▶ [What the exercise asks] Scan the data, and whenever a line contains "lines", copy it.

▶ [Records shown]

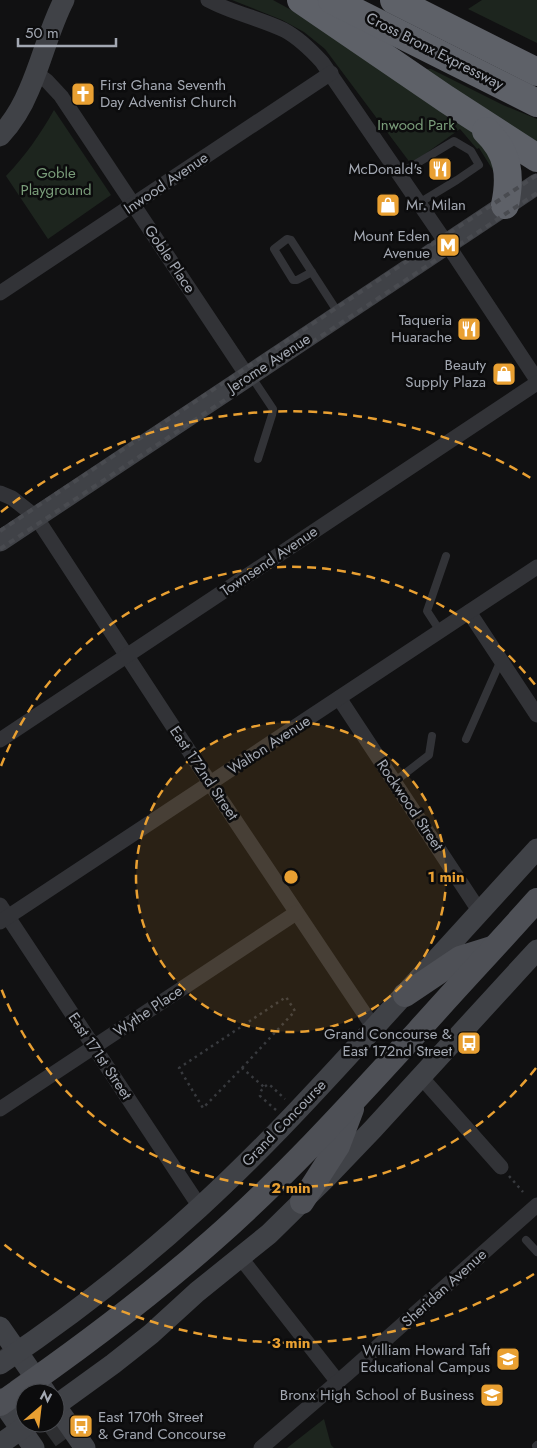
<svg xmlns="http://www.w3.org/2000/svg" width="537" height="1448" font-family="Jost,sans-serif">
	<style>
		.green { fill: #1d251e }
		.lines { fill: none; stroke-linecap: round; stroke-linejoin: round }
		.secondary-tunnel { stroke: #2e2f32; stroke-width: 21; stroke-dasharray: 21 11; stroke-linecap: butt }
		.path { stroke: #383a3e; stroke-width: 2.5; stroke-dasharray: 2.5 4; stroke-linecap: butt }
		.lane { stroke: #323337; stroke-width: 8 }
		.street { stroke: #323337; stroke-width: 15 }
		.secondary { stroke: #404247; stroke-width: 21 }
		.primary { stroke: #4e5056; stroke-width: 24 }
		.highway { stroke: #5e6168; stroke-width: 28 }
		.rail { stroke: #494b50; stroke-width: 4; stroke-dasharray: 6 5; stroke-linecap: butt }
		.ring { fill: none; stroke: #e9a032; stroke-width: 2.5; stroke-dasharray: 9 6 }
		.labels { text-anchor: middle; stroke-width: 5; stroke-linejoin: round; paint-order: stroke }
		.street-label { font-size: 15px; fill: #a3a8b2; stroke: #0c0c0d }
		.poi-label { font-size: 15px; fill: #a3a8b2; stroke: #0c0c0d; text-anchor: end }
		.park-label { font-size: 15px; fill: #7a9d7a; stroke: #0c0c0d }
		.centre { fill: #e9a032; stroke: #0c0c0d; stroke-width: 2.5 }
		.ring-label { font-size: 15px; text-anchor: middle; font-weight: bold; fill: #e9a032; stroke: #0c0c0d; stroke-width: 5; stroke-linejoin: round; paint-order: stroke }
	</style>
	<rect width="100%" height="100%" fill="#111112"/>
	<g class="green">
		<path d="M232,0H273L304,17L487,142L496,175L479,148L477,149L460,129L411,164L325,49L304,32L282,20Z"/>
		<path d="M482,0H537V43L468,9Z"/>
		<path d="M427,69H431L503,105L537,119V147L424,74Z"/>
		<path d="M54,110L111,195L48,239L6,176C25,156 40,135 54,110Z"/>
		<path d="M324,1419L331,1445L334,1448H287Z"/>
	</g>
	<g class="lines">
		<g class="secondary-tunnel">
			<path d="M0,1350L31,1393"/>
			<path d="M52,1423L70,1448"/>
		</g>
		<g class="path">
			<path d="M242,1068L295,1011L286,997L179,1068L203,1108L242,1068L264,1087"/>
			<path d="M276,1110L260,1096C260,1090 263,1088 268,1084L271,1086L285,1099"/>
			<path d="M509,1176L523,1192"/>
		</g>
		<g class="lane">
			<path d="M399,174L454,141L471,151L479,165L457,180L419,203"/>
			<path d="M312,272L297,280H293L274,249L287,239L291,240L339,314"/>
			<path d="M251,376L273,409L272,415L258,459"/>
			<path d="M440,631L427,611L446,556"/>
			<path d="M466,739L501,660"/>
			<path d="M394,782L429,755L432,736"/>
			<path d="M526,1240L537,1252"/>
			<path d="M537,1445L536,1446L537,1448"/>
		</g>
		<g class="street">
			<path d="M208,0C232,13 259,18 284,30C299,38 311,50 322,62L447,244L537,380"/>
			<path d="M36,73L47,81L61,96L248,377"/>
			<path d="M0,293L331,73"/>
			<path d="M0,493L12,498L36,517L210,783L374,1028"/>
			<path d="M469,612L537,715"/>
			<path d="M339,698L480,912"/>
			<path d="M0,740L537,383"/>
			<path d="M0,905L200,1207"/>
			<path d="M0,922L537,567"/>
			<path d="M421,1077L501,1167"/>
			<path d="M0,1109L296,913"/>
			<path d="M240,1257L338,1382"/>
			<path d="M261,1448L348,1373L537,1205"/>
		</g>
		<g class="secondary">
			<path d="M0,136C12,123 22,107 29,90C42,61 49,29 64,0"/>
			<path d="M0,541L537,184"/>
			<path d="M0,1327L46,1393"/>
			<path d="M0,1364C70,1317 137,1265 199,1208C256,1156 309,1099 362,1041C421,977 479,913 537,849"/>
			<path d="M0,1399L34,1448"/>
			<path d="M55,1405L85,1448"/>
			<path d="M55,1406L113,1364L151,1334L197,1292L269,1234L328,1176L373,1129L537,950"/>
			<path d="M0,1444L30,1423"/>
		</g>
		<g class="primary">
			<path d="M405,995L460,958L492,948"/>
			<path d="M302,1202L338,1146L352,1109"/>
			<path d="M0,1404C74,1353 145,1300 212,1241C286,1176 352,1103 418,1031C457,987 498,944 537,900"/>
		</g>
		<g class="highway">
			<path d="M301,0L446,99L537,158"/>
			<path d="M332,0L537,103"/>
			<path d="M394,0L537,72"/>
			<path d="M486,131C509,153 511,176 505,205"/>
		</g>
		<g class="rail">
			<path d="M0,531L537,175"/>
			<path d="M0,549L537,193"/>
		</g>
	</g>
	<circle cx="291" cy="877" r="155" fill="#e9a032" fill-opacity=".12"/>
	<g class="ring">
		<circle cx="291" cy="877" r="155"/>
		<path d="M536 1068A311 311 0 0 1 1 988M1 766A311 311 0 0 1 536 686"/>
		<path d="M534 1274A466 466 0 0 1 1 1242M1 512A466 466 0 0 1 534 480"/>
	</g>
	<defs>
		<g id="church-square" transform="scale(1.25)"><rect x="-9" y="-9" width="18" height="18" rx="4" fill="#e9a032" stroke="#0c0c0d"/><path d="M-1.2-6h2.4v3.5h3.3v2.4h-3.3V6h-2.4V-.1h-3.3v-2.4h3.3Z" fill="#fff"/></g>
		<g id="restaurant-square" transform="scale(1.25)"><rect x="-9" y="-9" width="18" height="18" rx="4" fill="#e9a032" stroke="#0c0c0d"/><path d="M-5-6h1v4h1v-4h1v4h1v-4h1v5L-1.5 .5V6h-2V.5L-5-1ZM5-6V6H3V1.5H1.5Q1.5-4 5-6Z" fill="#fff"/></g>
		<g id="shop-square" transform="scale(1.25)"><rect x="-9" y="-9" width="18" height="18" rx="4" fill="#e9a032" stroke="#0c0c0d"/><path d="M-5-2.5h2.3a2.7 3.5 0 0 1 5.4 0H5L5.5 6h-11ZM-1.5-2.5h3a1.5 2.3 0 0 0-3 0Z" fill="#fff"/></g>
		<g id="metro-square" transform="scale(1.25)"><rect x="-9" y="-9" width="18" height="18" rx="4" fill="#e9a032" stroke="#0c0c0d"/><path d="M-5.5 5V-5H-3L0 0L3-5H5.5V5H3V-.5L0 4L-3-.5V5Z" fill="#fff"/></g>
		<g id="bus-square" transform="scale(1.25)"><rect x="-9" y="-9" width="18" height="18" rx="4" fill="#e9a032" stroke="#0c0c0d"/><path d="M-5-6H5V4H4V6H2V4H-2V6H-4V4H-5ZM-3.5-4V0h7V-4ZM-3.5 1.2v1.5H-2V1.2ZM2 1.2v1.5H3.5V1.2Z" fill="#fff"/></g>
		<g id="school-square" transform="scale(1.25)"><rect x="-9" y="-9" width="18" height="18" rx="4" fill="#e9a032" stroke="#0c0c0d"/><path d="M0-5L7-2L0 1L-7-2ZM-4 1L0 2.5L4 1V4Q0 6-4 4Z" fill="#fff"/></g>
	</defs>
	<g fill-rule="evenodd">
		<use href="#church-square" x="83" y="94"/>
		<use href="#restaurant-square" x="440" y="169"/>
		<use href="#shop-square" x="388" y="205"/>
		<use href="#metro-square" x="448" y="245"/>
		<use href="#restaurant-square" x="469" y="329"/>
		<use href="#shop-square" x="504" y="374"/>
		<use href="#bus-square" x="469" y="1043"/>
		<use href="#school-square" x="508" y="1359"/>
		<use href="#school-square" x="492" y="1395"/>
		<use href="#bus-square" x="81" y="1426"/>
	</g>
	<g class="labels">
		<g class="street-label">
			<text transform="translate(435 51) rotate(27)" y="5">Cross Bronx Expressway</text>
			<text transform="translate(166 183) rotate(-34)" y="5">Inwood Avenue</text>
			<text transform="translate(170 259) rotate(56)" y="5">Goble Place</text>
			<text transform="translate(269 363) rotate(-33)" y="5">Jerome Avenue</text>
			<text transform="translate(269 561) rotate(-34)" y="5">Townsend Avenue</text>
			<text transform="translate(269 745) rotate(-33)" y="5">Walton Avenue</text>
			<text transform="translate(204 773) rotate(56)" y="5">East 172nd Street</text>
			<text transform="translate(410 805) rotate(56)" y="5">Rockwood Street</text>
			<text transform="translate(148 1011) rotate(-34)" y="5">Wythe Place</text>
			<text transform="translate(100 1056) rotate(56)" y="5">East 171st Street</text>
			<text transform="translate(284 1123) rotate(-46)" y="5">Grand Concourse</text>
			<text transform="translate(444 1288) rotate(-42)" y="5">Sheridan Avenue</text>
		</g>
		<g class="poi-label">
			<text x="100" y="90" text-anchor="start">First Ghana Seventh<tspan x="100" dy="17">Day Adventist Church</tspan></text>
			<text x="422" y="174">McDonald's</text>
			<text x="406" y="210" text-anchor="start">Mr. Milan</text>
			<text x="430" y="241">Mount Eden<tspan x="430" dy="17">Avenue</tspan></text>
			<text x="452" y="325">Taqueria<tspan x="452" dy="17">Huarache</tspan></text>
			<text x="486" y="370">Beauty<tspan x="486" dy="17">Supply Plaza</tspan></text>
			<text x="452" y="1039">Grand Concourse &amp;<tspan x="452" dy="17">East 172nd Street</tspan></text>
			<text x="490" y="1355">William Howard Taft<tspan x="490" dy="17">Educational Campus</tspan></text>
			<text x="474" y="1400">Bronx High School of Business</text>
			<text x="98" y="1422" text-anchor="start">East 170th Street<tspan x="98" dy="17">&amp; Grand Concourse</tspan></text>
		</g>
		<g class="park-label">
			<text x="416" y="130">Inwood Park</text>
			<text x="56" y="178">Goble<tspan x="56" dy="17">Playground</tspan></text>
		</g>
	</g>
	<circle cx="291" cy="877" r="8" class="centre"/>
	<g class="ring-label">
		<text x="446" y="882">1 min</text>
		<text x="291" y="1193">2 min</text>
		<text x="291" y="1348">3 min</text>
	</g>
	<g transform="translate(40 1408) rotate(28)"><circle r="24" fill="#0c0c0d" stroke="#484a4f"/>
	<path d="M0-4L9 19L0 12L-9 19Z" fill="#e9a032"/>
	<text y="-8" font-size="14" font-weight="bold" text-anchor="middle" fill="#a3a8b2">N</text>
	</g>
	<path d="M18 38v8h98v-8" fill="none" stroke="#a3a8b2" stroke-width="2.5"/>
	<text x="25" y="38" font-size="15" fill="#a3a8b2" stroke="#0c0c0d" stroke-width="4" paint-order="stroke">50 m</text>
</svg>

▶ [Answer box]
		.lines { fill: none; stroke-linecap: round; stroke-linejoin: round }
	<g class="lines">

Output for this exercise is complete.